## REQUEST
Rewrite the entries below, changing every instance of "Responsive" to "Adaptive" and keeping all other text identical.
%%
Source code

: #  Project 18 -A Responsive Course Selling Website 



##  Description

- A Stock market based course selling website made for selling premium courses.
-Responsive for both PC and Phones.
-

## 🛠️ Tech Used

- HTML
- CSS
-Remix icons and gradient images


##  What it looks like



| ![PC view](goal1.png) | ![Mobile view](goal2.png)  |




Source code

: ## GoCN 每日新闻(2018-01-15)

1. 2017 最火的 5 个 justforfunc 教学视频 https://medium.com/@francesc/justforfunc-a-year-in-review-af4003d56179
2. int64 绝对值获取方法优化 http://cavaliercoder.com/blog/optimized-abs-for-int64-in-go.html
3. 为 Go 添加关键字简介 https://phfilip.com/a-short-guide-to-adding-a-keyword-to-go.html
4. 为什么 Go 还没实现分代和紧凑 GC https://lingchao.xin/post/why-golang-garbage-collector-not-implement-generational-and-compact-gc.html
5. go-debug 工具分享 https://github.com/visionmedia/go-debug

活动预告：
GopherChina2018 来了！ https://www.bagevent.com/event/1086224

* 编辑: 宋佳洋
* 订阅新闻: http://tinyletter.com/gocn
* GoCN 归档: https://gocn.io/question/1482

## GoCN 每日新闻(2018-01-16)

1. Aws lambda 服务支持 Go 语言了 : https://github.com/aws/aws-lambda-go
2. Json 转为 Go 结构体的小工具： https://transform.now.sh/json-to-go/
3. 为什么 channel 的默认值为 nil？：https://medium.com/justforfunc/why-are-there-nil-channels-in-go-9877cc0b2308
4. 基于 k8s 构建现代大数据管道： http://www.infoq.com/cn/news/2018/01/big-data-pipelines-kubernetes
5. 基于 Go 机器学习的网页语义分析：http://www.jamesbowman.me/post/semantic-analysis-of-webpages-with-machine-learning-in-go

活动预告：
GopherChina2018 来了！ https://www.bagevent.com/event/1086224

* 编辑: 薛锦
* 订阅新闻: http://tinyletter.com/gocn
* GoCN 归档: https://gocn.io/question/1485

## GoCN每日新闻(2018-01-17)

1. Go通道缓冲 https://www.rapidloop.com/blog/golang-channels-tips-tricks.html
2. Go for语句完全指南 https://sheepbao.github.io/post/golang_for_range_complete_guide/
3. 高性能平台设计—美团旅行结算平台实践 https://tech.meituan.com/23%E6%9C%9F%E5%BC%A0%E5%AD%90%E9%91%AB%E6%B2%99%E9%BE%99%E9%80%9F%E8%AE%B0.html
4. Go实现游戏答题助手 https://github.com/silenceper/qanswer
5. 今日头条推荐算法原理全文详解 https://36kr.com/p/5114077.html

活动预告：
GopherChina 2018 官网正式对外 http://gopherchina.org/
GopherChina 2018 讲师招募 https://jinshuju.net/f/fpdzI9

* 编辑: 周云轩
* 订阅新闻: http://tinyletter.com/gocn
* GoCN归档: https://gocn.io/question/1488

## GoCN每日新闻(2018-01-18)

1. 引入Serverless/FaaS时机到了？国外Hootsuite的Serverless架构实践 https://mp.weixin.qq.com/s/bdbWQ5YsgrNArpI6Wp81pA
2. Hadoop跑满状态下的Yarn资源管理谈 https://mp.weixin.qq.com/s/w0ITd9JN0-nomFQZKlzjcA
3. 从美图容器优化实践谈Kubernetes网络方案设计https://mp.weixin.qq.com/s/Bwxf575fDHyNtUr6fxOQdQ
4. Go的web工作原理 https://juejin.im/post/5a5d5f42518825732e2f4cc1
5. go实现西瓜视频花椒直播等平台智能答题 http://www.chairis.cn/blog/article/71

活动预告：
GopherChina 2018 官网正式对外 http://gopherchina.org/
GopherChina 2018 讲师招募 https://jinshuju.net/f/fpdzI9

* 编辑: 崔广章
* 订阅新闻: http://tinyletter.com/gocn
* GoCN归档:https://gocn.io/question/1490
%%
## RESULT BELOW
Source code

: #  Project 18 -A Adaptive Course Selling Website 



##  Description

- A Stock market based course selling website made for selling premium courses.
-Adaptive for both PC and Phones.
-

## 🛠️ Tech Used

- HTML
- CSS
-Remix icons and gradient images


##  What it looks like



| ![PC view](goal1.png) | ![Mobile view](goal2.png)  |




Source code

: ## GoCN 每日新闻(2018-01-15)

1. 2017 最火的 5 个 justforfunc 教学视频 https://medium.com/@francesc/justforfunc-a-year-in-review-af4003d56179
2. int64 绝对值获取方法优化 http://cavaliercoder.com/blog/optimized-abs-for-int64-in-go.html
3. 为 Go 添加关键字简介 https://phfilip.com/a-short-guide-to-adding-a-keyword-to-go.html
4. 为什么 Go 还没实现分代和紧凑 GC https://lingchao.xin/post/why-golang-garbage-collector-not-implement-generational-and-compact-gc.html
5. go-debug 工具分享 https://github.com/visionmedia/go-debug

活动预告：
GopherChina2018 来了！ https://www.bagevent.com/event/1086224

* 编辑: 宋佳洋
* 订阅新闻: http://tinyletter.com/gocn
* GoCN 归档: https://gocn.io/question/1482

## GoCN 每日新闻(2018-01-16)

1. Aws lambda 服务支持 Go 语言了 : https://github.com/aws/aws-lambda-go
2. Json 转为 Go 结构体的小工具： https://transform.now.sh/json-to-go/
3. 为什么 channel 的默认值为 nil？：https://medium.com/justforfunc/why-are-there-nil-channels-in-go-9877cc0b2308
4. 基于 k8s 构建现代大数据管道： http://www.infoq.com/cn/news/2018/01/big-data-pipelines-kubernetes
5. 基于 Go 机器学习的网页语义分析：http://www.jamesbowman.me/post/semantic-analysis-of-webpages-with-machine-learning-in-go

活动预告：
GopherChina2018 来了！ https://www.bagevent.com/event/1086224

* 编辑: 薛锦
* 订阅新闻: http://tinyletter.com/gocn
* GoCN 归档: https://gocn.io/question/1485

## GoCN每日新闻(2018-01-17)

1. Go通道缓冲 https://www.rapidloop.com/blog/golang-channels-tips-tricks.html
2. Go for语句完全指南 https://sheepbao.github.io/post/golang_for_range_complete_guide/
3. 高性能平台设计—美团旅行结算平台实践 https://tech.meituan.com/23%E6%9C%9F%E5%BC%A0%E5%AD%90%E9%91%AB%E6%B2%99%E9%BE%99%E9%80%9F%E8%AE%B0.html
4. Go实现游戏答题助手 https://github.com/silenceper/qanswer
5. 今日头条推荐算法原理全文详解 https://36kr.com/p/5114077.html

活动预告：
GopherChina 2018 官网正式对外 http://gopherchina.org/
GopherChina 2018 讲师招募 https://jinshuju.net/f/fpdzI9

* 编辑: 周云轩
* 订阅新闻: http://tinyletter.com/gocn
* GoCN归档: https://gocn.io/question/1488

## GoCN每日新闻(2018-01-18)

1. 引入Serverless/FaaS时机到了？国外Hootsuite的Serverless架构实践 https://mp.weixin.qq.com/s/bdbWQ5YsgrNArpI6Wp81pA
2. Hadoop跑满状态下的Yarn资源管理谈 https://mp.weixin.qq.com/s/w0ITd9JN0-nomFQZKlzjcA
3. 从美图容器优化实践谈Kubernetes网络方案设计https://mp.weixin.qq.com/s/Bwxf575fDHyNtUr6fxOQdQ
4. Go的web工作原理 https://juejin.im/post/5a5d5f42518825732e2f4cc1
5. go实现西瓜视频花椒直播等平台智能答题 http://www.chairis.cn/blog/article/71

活动预告：
GopherChina 2018 官网正式对外 http://gopherchina.org/
GopherChina 2018 讲师招募 https://jinshuju.net/f/fpdzI9

* 编辑: 崔广章
* 订阅新闻: http://tinyletter.com/gocn
* GoCN归档:https://gocn.io/question/1490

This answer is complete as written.